| Aim of the exercise |
Reproduce every line of the items below character for character, with nothing changed or left out.

| Source data |
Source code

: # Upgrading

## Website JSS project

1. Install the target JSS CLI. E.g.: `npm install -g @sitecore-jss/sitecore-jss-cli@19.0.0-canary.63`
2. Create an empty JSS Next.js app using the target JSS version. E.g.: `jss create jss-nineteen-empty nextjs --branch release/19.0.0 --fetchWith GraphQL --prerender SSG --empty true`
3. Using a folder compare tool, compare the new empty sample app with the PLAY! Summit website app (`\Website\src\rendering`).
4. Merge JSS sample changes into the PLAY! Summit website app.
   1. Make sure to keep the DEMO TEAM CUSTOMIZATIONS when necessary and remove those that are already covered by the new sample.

| Problem solution |
Source code

: # Upgrading

## Website JSS project

1. Install the target JSS CLI. E.g.: `npm install -g @sitecore-jss/sitecore-jss-cli@19.0.0-canary.63`
2. Create an empty JSS Next.js app using the target JSS version. E.g.: `jss create jss-nineteen-empty nextjs --branch release/19.0.0 --fetchWith GraphQL --prerender SSG --empty true`
3. Using a folder compare tool, compare the new empty sample app with the PLAY! Summit website app (`\Website\src\rendering`).
4. Merge JSS sample changes into the PLAY! Summit website app.
   1. Make sure to keep the DEMO TEAM CUSTOMIZATIONS when necessary and remove those that are already covered by the new sample.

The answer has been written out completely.